How do you differentiate #y = 2^xlog_2(x^4)#?

3 Answers
Mar 1, 2016

Answer:

#f = 2^x, g = log_2(x^4)->f'=2^xln2, g' = 1/(x^4ln2)*4x^3#
#y'=fg'+gf'=(2^x4x^3)/(x^4ln2) +( 2^xln2)(log_2x^4)#

Explanation:

Use the product rule to differentiate y.

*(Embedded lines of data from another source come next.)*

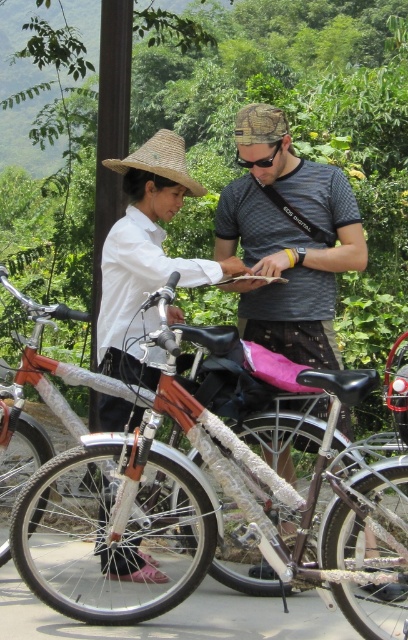
You are standing at the point marked by the coordinates point [206,499]. Looking around, you see a shiny metallic bicycle at center. Which direction should you face to see the person on the left?

Since the point [206,499] is on the shiny metallic bicycle at center, you should face towards the left to see the person on the left.

You are trying to decide which object to pick up first between the shiny metallic bicycle at center and the matte straw hat at center. Which one is larger?

The shiny metallic bicycle at center is bigger than the matte straw hat at center, so you should pick up the shiny metallic bicycle at center first.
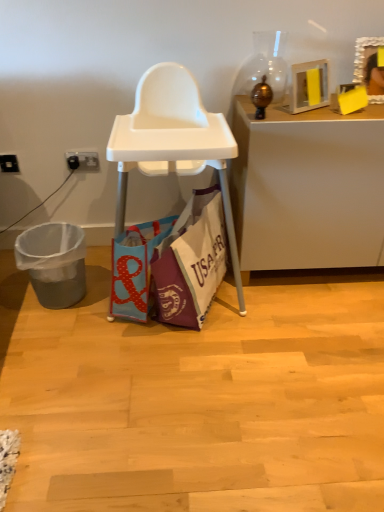
I want to click on vacant area that lies between white glossy desk at upper right and purple fabric bag at center, which is counted as the 1th handbag, starting from the right, so click(x=299, y=308).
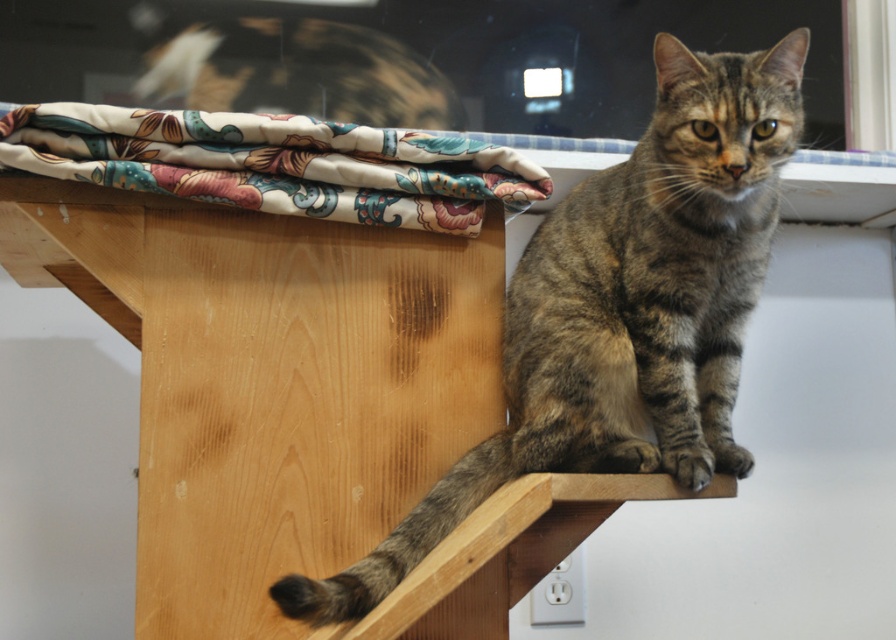
Question: Which point is farther to the camera?

Choices:
 (A) (597, 288)
 (B) (88, 108)

Answer: (A)

Question: Which of the following is the farthest from the observer?

Choices:
 (A) (153, 141)
 (B) (662, 468)

Answer: (A)

Question: Does tabby fur cat at center appear on the left side of floral fabric at upper left?

Choices:
 (A) yes
 (B) no

Answer: (B)

Question: Does tabby fur cat at center appear on the left side of floral fabric at upper left?

Choices:
 (A) no
 (B) yes

Answer: (A)

Question: Does tabby fur cat at center have a larger size compared to floral fabric at upper left?

Choices:
 (A) yes
 (B) no

Answer: (A)

Question: Which object is closer to the camera taking this photo?

Choices:
 (A) floral fabric at upper left
 (B) tabby fur cat at center

Answer: (B)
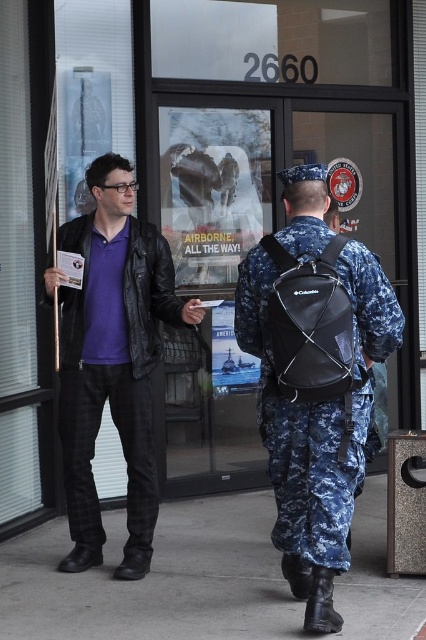
You are a delivery person trying to navigate between the matte black jacket at center and the navy blue camouflage uniform at right. The delivery cart you are using is 3 feet wide. Can you safely pass through the space between them without touching either?

The distance between the matte black jacket at center and the navy blue camouflage uniform at right is 35.76 inches, which converts to 2.98 feet. Since the delivery cart is 3 feet wide, it is slightly wider than the available space. Therefore, you cannot safely pass through the space between them without risking contact.

You are a delivery person trying to navigate to the address 2660. You see the gray concrete pavement at lower center and the navy blue camouflage uniform at right. Which direction should you walk to reach the building entrance?

The gray concrete pavement at lower center is to the left of the navy blue camouflage uniform at right, so you should walk towards the left from the navy blue camouflage uniform at right to reach the building entrance.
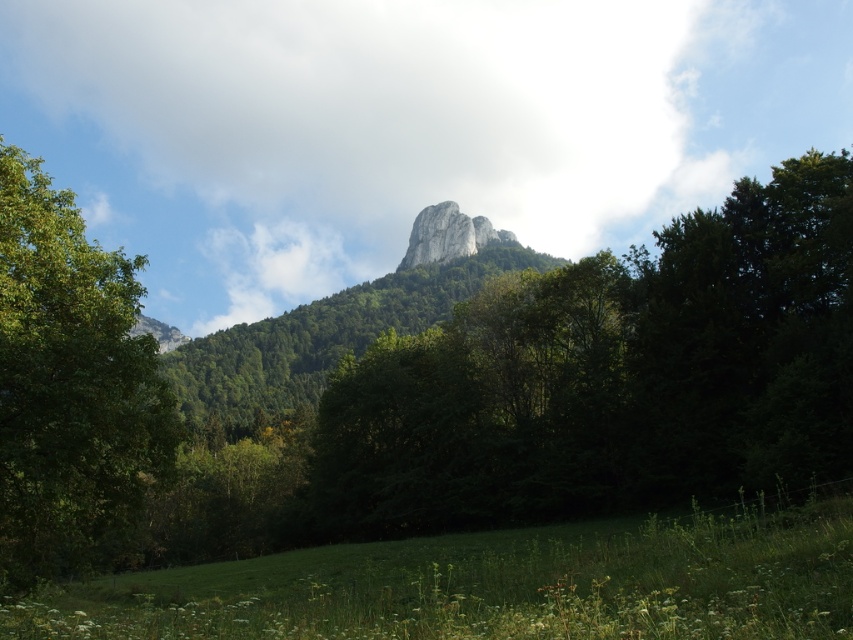
Is green leafy tree at center smaller than green grass at lower center?

Incorrect, green leafy tree at center is not smaller in size than green grass at lower center.

Is the position of green leafy tree at center more distant than that of green grass at lower center?

That is True.

What are the coordinates of `green leafy tree at center` in the screenshot? It's located at (610, 378).

The width and height of the screenshot is (853, 640). What do you see at coordinates (68, 384) in the screenshot? I see `green leafy tree at left` at bounding box center [68, 384].

Where is `green leafy tree at left`? green leafy tree at left is located at coordinates (68, 384).

Is green grass at lower center to the right of white rock formation at center from the viewer's perspective?

No, green grass at lower center is not to the right of white rock formation at center.

Where is `green grass at lower center`? green grass at lower center is located at coordinates (496, 584).

Describe the element at coordinates (496, 584) in the screenshot. I see `green grass at lower center` at that location.

This screenshot has width=853, height=640. What are the coordinates of `green grass at lower center` in the screenshot? It's located at (496, 584).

Call the first one be f and the second one be g and take the derivatives of each of them then put it in to the product rule

Mar 1, 2016

Answer:

#\frac{d}{dx}(2^x\log _2(x^4))=\frac{2^x(x\log _2(x^4)\ln ^2(2)+4)}{x\ln (2)}#

Explanation:

#\frac{d}{dx}(2^x\log _2(x^4))#

Applying product rule as: #(f\cdot g)^'=f^'\cdot g+f\cdot g^'#
#f=2^x,g=\log _2(x^4)#

#=\frac{d}{dx}(2^x)\log _2(x^4)+\frac{d}{dx}(\log _2(x^4))2^x#

#\frac{d}{dx}(2^x)=2^x\ln(2)#

#\frac{d}{dx}(\log _2(x^4))=\frac{4}{x\ln (2)}#

finally,
#=2^x\ln(2)\log _2(x^4)+\frac{4}{x\ln (2)}2^x#

Simplifying,
#=\frac{2^x(x\log _2(x^4)\ln ^2(2)+4)}{x\ln (2)}#

Mar 1, 2016

To solve this problem it would help if we remember these two intermediate results (proof given below),
Result 1: #\frac{d}{dx}a^x=a^x\ln(a)#
Result 2: #\frac{d}{dx}\log_b(x^n)=\frac{n}{x\ln(b)}#

#y = 2^x\log_2(x^4);#

Applying the Chain Rule,
#\frac{dy}{dx} = [\frac{d}{dx}(2^x)]\log_2(x^4) + 2^x[\frac{d}{dx}\log_2(x^4)]#

Apply the two results mentioned above,
#\frac{dy}{dx} = [2^x\ln(2)]log_2(x^4) + 2^x[\frac{4}{x\ln(2)}]#
#\qquad \quad = \ln(2)y+\frac{4}{\ln(2)}\frac{2^x}{x}#

Proof of Result 1:
Let #\quad y=a^x \qquad => \ln(y) = x\ln(a)#.
Differentiating once,
#1/y\frac{dy}{dx} = \ln(a) \qquad => \frac{dy}{dx} = y\ln(a)=a^x\ln(a)#

Proof of Result 2:
Let #\quad y=\log_b(x^n)#
Using the logarithm-base rule, #\log_b(x^n) = \log_e(x^n)/\log_e(b)#, we can write #y# as -

#y = \frac{\ln(x^n)}{\ln(b)}=\frac{n}{\ln(b)}\ln(x)#

#\frac{dy}{dx} = \frac{n}{\ln(b)}1/x=\frac{n}{x\ln(b)}#